Local Content Strategy
Create content around local searches:
Examples:
- "Best coffee shops in Edinburgh's Old Town"
- "Wedding venues in the Scottish Highlands"
- "24/7 emergency plumber Glasgow Southside"
Include local landmarks, neighbourhoods, and specific areas you serve (e.g., Leith, West End, Merchant City).

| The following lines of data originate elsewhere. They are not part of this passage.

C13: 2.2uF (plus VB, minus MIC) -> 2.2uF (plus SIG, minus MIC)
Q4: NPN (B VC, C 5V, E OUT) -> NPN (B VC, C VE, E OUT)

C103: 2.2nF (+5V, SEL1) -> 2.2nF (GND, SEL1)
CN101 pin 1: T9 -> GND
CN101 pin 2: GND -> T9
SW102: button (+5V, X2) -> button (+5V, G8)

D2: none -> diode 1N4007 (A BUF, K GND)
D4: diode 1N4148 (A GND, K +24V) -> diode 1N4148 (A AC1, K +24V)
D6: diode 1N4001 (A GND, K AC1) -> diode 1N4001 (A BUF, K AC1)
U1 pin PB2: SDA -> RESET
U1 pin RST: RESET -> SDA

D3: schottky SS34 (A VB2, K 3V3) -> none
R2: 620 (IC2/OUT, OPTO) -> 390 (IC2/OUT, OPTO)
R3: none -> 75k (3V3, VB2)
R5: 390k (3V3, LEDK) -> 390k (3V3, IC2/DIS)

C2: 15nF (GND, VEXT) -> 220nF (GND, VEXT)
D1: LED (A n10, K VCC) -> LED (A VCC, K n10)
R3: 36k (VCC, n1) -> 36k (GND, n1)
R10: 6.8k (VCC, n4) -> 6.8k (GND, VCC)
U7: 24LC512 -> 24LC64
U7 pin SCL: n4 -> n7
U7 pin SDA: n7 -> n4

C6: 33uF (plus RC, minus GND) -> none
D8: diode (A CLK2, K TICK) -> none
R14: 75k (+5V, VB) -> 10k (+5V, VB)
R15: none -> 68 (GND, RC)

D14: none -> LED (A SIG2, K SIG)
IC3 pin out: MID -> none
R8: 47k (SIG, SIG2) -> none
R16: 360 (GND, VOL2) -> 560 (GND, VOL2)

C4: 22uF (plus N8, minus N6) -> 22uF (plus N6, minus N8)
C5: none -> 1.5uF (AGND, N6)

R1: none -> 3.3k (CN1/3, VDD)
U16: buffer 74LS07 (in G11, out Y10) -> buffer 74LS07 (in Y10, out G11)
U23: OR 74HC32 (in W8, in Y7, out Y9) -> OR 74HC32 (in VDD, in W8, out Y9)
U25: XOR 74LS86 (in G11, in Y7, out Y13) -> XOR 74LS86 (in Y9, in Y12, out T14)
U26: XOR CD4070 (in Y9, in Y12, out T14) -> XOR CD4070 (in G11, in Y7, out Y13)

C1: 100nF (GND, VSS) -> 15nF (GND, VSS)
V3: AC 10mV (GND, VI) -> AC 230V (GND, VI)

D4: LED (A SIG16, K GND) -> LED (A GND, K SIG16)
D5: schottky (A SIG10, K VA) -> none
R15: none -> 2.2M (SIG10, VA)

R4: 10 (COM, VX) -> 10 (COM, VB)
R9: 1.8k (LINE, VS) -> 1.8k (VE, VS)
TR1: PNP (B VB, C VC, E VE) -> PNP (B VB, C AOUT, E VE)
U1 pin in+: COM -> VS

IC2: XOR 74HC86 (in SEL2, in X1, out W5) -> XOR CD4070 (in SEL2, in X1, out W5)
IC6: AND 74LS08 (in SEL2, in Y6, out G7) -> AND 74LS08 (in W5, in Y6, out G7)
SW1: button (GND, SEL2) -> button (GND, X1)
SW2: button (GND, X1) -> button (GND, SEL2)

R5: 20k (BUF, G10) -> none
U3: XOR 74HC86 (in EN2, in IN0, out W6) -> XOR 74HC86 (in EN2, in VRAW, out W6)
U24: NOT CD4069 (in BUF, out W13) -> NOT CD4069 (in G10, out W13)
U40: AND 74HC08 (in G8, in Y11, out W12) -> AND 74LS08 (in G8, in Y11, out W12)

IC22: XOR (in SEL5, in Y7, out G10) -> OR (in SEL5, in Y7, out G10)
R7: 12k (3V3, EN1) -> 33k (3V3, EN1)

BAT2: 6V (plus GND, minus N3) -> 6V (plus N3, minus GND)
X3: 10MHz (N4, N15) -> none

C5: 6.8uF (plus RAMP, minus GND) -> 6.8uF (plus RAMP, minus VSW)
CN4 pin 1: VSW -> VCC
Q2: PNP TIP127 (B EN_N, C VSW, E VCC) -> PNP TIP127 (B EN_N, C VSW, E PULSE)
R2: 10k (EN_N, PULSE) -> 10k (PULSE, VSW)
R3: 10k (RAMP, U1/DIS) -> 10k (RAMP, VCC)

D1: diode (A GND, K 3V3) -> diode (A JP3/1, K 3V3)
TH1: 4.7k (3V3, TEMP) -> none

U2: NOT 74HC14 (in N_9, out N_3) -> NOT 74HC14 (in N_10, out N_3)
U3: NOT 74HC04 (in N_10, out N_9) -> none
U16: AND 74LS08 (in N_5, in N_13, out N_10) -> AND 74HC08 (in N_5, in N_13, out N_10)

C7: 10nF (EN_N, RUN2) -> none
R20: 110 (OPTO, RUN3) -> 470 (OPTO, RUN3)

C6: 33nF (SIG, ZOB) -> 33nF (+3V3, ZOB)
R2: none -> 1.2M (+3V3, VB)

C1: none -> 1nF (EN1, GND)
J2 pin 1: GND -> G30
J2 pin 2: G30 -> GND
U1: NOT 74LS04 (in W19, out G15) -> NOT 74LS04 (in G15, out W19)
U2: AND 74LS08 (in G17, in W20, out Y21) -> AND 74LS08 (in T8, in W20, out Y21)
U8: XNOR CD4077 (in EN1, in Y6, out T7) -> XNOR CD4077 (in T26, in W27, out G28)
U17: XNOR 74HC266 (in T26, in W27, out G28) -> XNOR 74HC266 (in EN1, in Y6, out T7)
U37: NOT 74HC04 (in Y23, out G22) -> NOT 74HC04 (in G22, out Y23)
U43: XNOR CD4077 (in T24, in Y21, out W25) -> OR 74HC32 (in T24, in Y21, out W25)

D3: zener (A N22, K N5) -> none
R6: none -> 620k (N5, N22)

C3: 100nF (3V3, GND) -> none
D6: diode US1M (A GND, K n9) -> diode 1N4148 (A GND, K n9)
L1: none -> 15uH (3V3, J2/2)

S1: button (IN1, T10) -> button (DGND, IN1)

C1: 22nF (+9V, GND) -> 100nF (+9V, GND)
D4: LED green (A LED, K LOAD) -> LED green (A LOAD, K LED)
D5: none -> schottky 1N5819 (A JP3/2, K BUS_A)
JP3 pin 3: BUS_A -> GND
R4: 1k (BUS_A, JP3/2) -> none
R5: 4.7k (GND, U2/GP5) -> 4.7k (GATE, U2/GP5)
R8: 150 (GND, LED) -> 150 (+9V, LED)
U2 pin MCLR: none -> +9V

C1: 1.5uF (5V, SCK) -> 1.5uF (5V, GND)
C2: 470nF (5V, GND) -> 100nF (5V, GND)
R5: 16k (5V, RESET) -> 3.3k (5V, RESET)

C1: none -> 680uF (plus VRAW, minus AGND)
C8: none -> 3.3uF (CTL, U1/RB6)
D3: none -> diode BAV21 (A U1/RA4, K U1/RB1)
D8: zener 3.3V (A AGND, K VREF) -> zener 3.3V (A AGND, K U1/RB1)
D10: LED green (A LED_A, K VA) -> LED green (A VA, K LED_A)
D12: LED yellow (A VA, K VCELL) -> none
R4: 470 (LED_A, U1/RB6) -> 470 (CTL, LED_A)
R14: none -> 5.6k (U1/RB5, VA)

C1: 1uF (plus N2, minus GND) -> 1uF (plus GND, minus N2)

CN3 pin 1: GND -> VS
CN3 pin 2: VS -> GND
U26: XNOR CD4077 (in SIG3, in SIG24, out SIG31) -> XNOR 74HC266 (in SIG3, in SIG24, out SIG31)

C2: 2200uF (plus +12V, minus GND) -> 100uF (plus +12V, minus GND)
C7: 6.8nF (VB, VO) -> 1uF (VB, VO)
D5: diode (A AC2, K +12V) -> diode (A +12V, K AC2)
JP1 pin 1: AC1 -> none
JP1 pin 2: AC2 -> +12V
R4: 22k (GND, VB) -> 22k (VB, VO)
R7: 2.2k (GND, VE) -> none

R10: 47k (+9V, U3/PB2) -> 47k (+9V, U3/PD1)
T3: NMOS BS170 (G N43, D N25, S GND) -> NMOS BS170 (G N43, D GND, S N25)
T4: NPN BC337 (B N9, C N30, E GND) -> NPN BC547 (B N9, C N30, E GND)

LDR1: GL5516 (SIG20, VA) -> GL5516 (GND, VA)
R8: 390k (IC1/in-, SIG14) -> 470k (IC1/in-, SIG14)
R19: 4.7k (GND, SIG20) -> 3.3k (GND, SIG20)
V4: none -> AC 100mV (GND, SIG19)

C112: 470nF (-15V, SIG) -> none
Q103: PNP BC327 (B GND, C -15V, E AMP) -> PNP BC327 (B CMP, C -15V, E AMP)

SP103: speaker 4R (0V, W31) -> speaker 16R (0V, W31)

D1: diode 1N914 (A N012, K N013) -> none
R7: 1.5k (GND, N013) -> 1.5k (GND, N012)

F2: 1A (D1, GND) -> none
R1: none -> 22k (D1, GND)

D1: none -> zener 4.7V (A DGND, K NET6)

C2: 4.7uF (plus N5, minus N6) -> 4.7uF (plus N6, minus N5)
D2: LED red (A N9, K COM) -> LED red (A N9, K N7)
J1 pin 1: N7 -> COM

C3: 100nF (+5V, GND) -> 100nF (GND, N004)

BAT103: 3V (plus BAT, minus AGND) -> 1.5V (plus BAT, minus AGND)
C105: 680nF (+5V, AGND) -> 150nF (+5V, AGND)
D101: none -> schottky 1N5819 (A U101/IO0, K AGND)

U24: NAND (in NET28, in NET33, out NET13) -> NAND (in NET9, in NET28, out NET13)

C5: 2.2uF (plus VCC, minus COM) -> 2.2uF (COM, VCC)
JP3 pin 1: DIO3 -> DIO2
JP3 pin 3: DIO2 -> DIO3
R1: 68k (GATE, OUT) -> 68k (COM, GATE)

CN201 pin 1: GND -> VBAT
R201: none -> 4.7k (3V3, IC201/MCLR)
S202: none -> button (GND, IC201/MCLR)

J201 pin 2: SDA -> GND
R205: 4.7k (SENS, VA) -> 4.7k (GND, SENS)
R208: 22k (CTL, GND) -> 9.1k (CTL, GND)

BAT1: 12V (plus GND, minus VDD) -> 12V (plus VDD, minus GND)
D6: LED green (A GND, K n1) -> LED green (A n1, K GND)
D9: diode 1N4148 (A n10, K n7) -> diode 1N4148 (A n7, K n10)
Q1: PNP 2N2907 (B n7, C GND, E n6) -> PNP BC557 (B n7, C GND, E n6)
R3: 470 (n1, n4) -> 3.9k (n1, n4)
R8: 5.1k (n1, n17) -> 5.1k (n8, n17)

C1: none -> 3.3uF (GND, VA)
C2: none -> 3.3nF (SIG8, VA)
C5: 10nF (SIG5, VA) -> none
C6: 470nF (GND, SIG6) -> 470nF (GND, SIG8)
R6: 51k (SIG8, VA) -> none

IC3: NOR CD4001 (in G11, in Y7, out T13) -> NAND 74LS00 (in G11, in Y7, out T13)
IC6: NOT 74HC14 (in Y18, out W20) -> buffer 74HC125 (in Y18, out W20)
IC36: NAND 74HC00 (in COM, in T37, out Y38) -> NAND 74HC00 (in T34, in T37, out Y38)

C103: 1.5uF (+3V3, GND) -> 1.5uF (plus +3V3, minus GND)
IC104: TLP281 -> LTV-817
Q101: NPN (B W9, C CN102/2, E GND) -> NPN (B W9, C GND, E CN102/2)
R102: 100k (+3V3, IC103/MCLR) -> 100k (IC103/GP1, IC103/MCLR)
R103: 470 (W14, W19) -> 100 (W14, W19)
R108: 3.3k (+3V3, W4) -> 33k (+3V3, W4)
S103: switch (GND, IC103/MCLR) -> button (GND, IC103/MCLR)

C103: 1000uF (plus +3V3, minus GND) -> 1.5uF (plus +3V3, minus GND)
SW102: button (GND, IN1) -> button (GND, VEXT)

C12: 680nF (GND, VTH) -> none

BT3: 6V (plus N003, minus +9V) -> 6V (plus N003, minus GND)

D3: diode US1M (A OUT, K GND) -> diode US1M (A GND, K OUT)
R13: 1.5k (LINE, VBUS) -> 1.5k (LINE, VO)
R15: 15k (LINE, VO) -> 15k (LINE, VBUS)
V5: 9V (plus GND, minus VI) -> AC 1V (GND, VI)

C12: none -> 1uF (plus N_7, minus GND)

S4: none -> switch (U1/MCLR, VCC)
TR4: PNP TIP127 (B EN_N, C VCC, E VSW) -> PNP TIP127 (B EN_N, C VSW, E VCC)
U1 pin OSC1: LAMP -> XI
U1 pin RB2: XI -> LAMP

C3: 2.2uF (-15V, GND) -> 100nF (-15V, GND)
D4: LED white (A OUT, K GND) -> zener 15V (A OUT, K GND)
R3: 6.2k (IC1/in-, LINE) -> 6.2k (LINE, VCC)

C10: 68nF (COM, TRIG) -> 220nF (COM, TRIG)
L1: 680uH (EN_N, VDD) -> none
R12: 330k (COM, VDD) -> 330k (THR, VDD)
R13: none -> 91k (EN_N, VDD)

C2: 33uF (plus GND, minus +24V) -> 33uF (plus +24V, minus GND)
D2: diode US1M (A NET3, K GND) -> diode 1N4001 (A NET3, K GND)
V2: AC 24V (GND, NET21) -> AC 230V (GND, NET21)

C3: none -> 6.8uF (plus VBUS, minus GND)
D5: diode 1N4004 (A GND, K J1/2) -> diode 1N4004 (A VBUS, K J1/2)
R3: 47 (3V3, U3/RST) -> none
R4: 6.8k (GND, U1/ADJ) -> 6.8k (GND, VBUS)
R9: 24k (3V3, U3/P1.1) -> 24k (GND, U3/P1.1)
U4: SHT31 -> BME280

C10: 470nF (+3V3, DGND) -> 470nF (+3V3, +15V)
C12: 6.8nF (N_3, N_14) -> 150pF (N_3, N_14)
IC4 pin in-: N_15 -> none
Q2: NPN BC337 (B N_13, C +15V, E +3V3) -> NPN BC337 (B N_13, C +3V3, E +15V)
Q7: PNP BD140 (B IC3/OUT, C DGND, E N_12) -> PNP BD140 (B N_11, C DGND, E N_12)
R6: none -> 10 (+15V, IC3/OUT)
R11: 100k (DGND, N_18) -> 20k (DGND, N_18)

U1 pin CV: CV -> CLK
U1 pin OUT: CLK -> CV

Link Building: Getting Other Sites to Link to You
Links from other websites are like votes of confidence. More quality votes = higher rankings.
Earning Links (The Right Way)
Create linkable content:
- Original research or data
- Comprehensive guides
- Free tools or resources
- Infographics
- Local news-worthy events
Outreach that works:
- Find sites that mentioned your competitors
- Offer to fix broken links on relevant sites (with your content)
- Guest post on industry blogs
- Get featured in local publications
- Sponsor local events (they'll link to you)
What NOT to do:
- Buy links (Google will penalize you)
- Participate in link schemes
- Spam comment sections
- Use automated link building tools
Building Relationships
The best links come from genuine relationships:
- Join local business associations
- Attend industry events
- Collaborate with complementary businesses
- Contribute expert quotes to journalists (HARO helps)
Measuring Your SEO Success
You can't improve what you don't measure.
Essential Tools (All Free)
Google Search Console:
- See what keywords bring you traffic
- Identify technical issues
- Track your average position
- Monitor click-through rates
Bing Webmaster Tools:
- Similar features to Google Search Console
- Tracks Bing search performance (10% UK market share)
- Free SEO insights and recommendations
Google Analytics:
- How much traffic comes from search
- Which pages get the most visits
- Where visitors come from
- What they do on your site
Key Metrics to Track
Monthly review:
- Organic search traffic (aim for 10-20% month-over-month growth)
- Keyword rankings for your target phrases
- Number of pages indexed
- Backlinks from other sites
- Conversion rate from organic traffic
Red flags to address:
- Traffic suddenly drops (search engine penalty or technical issue)
- High bounce rate (content doesn't match search intent)
- Low click-through rate (titles/descriptions need work)
Common SEO Mistakes (And How to Fix Them)
Mistake #1: Targeting Too-Competitive Keywords Fix: Go for longer, more specific phrases you can actually rank for
Mistake #2: Duplicate Content Fix: Make sure every page has unique content. Combine similar pages.
Mistake #3: Slow Site Speed Fix: Compress images, reduce plugins, upgrade hosting
Mistake #4: Not Updating Content Fix: Review and update top pages quarterly
Mistake #5: Ignoring Mobile Users Fix: Test on real devices, ensure everything works
Mistake #6: No Clear Conversion Path Fix: Every page needs a clear next step
Your 90-Day SEO Action Plan
Month 1: Foundation
- Fix technical issues (speed, mobile, HTTPS)
- Set up Google Search Console, Bing Webmaster Tools, and Analytics
- Complete your Google Business Profile and Bing Places
- Do keyword research for 10 main pages
Month 2: Content
- Optimise existing pages with target keywords
- Write 4 blog posts targeting specific keywords
- Add internal links between related pages
- Get 5 customer reviews
Month 3: Growth
- Write 4 more blog posts
- Reach out for 3 backlink opportunities
- Build 10 local citations
- Analyse what's working, double down
Final Thoughts
SEO isn't a one-time task—it's ongoing. But the good news? Small, consistent efforts compound over time.
Start with the basics: fast site, mobile-friendly, good content that helps people. Then build from there.
You don't need to do everything at once. Pick 3 things from this guide, implement them this month, then come back for 3 more next month.